2. Het eerste lid, onderdeel c, komt te luiden:
c. voordat Onze Minister of een bij de maatregel aangewezen andere minister dan onze
Minister of ander bestuursorgaan op de hoogte is gesteld van bij de maatregel aangewezen
gegevens betreffende de samenstelling of verhandeling van de waar.
B
Artikel 13 wordt als volgt gewijzigd:
1. Voor de tekst wordt de aanduiding «1.» geplaatst.
2. Er wordt een lid toegevoegd, luidende:
2. De bij algemene maatregel van bestuur gestelde regels, bedoeld in het eerste lid,
kunnen bij ministeriële regeling worden gewijzigd in verband met aanpassingen van
verwijzingen naar bindende EU-rechtshandelingen of onderdelen daarvan, voor zover
de aanpassingen niet inhoudelijk van aard zijn.
C
Artikel 13b wordt als volgt gewijzigd:
1. Het eerste lid wordt als volgt gewijzigd:
a. In de aanhef wordt «degene» vervangen door «degene of degenen».
b. In onderdeel b wordt «keuring of controle van waren» vervangen door «keuringen, controles
of maatregelen».
c.

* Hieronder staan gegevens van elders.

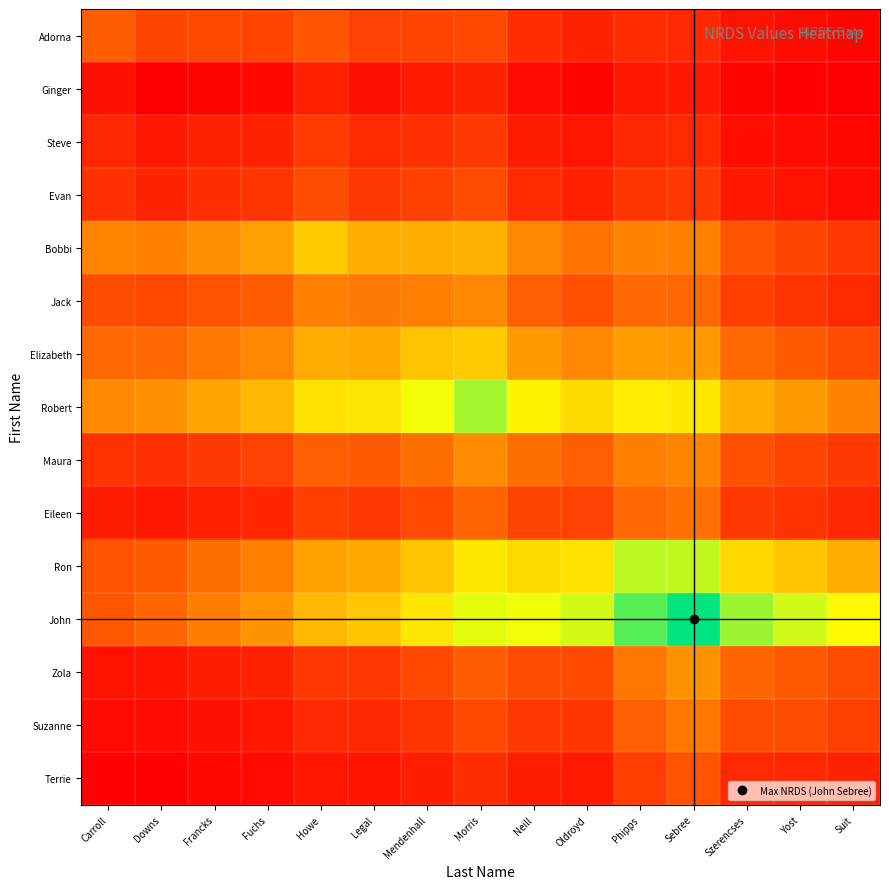

Which series has the largest total across all categories?

John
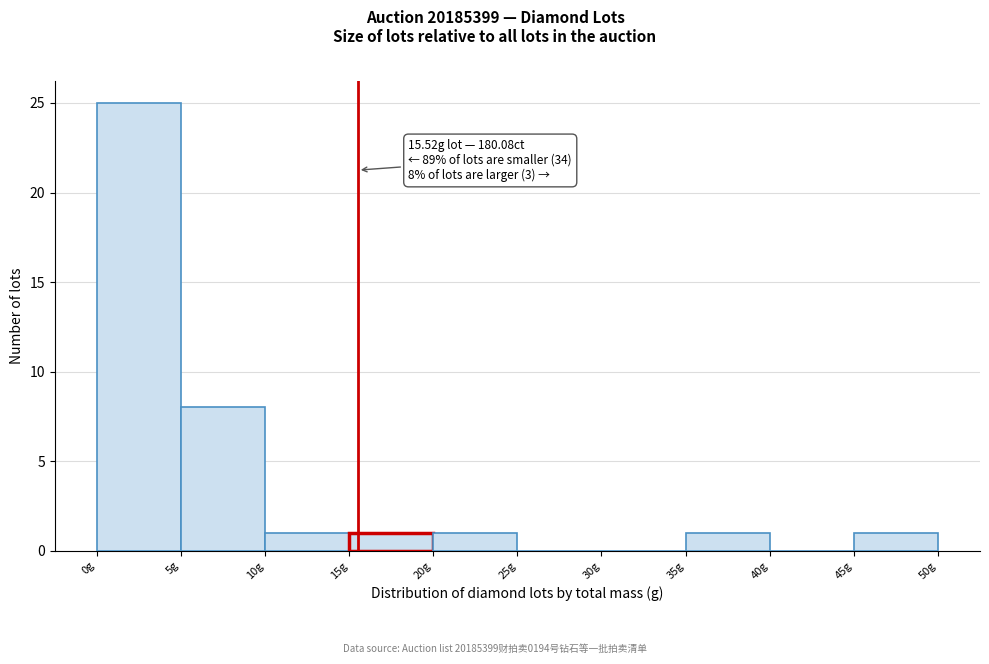

Which range on the x-axis has the tallest bar?

0 to 5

Aan onderdeel c wordt toegevoegd «indien die wordt voorgeschreven door een bindend
besluit van de Europese Unie».
2. Er wordt een lid toegevoegd, luidende:
3. Onze Minister kan de bedragen ter vergoeding van de kosten, bedoeld in het eerste
lid, invorderen bij dwangbevel.
D
Artikel 18a wordt als volgt gewijzigd:
1. Het tweede lid komt te luiden:
2. Onze Minister wijst bij regeling normen aan die Europese normen omzetten waarvan
de referenties door de Europese Commissie bekend zijn gemaakt in het Publicatieblad
van de Europese Unie.
2. Er wordt een lid toegevoegd, luidende:
3. Onze Minister kan bij regeling andere dan de in het tweede lid bedoelde normen aanwijzen.
E
Artikel 24 wordt als volgt gewijzigd:
1. In het derde lid wordt onder vervanging van de punt aan het slot van onderdeel c
door een puntkomma een onderdeel toegevoegd, luidende:
d. eisen inzake de deskundigheid van personen die tatoeage- of piercingmateriaal gebruiken.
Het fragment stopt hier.